▼

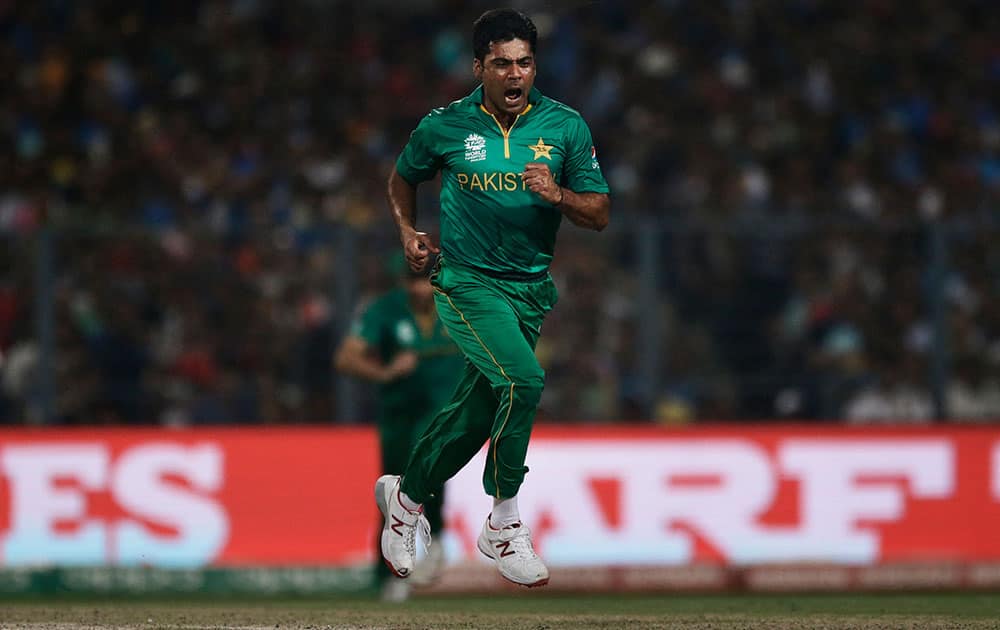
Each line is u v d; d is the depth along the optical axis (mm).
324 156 60219
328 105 62531
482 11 66625
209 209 57125
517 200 19547
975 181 61531
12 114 61594
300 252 40625
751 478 38750
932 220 41594
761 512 38719
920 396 41469
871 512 39031
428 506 32656
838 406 41281
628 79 63656
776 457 38875
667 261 40875
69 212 57281
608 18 65875
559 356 40781
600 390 40500
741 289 41125
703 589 38219
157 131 60750
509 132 19594
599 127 61688
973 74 67125
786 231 41250
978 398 41406
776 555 38594
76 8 65500
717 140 61094
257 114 61844
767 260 41219
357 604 32281
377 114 62375
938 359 41344
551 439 38188
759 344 41156
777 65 65062
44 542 37406
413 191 20594
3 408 39562
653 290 40531
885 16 68188
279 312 40656
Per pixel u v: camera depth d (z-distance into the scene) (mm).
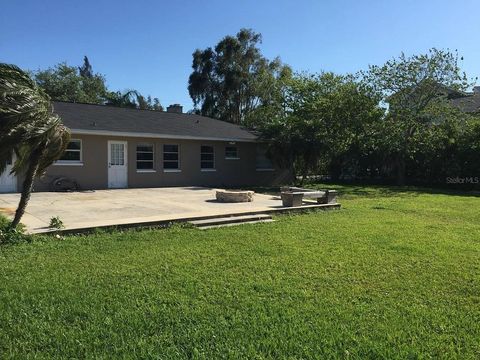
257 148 24594
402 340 4031
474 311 4738
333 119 22062
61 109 19969
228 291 5242
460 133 22938
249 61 47125
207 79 47406
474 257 7039
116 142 19312
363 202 15578
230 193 14031
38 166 8125
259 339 3994
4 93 6758
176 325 4258
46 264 6359
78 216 10469
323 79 27703
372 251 7379
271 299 5008
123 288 5309
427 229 9680
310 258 6863
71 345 3834
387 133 22609
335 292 5289
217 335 4051
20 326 4180
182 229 9461
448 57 23031
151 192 17516
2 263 6383
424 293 5293
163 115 24156
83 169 18344
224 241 8180
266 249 7457
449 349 3867
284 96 30016
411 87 23422
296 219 11148
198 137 21312
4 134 6770
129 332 4094
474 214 12438
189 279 5672
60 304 4754
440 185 24000
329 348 3848
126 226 9195
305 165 22047
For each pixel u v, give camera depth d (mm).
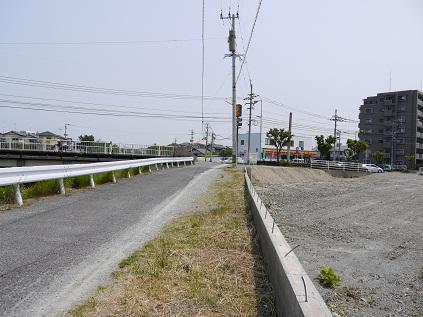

▲

Task: Determine how many lines of the material above contain "pixel", and give that number with no other words.

Solution: 2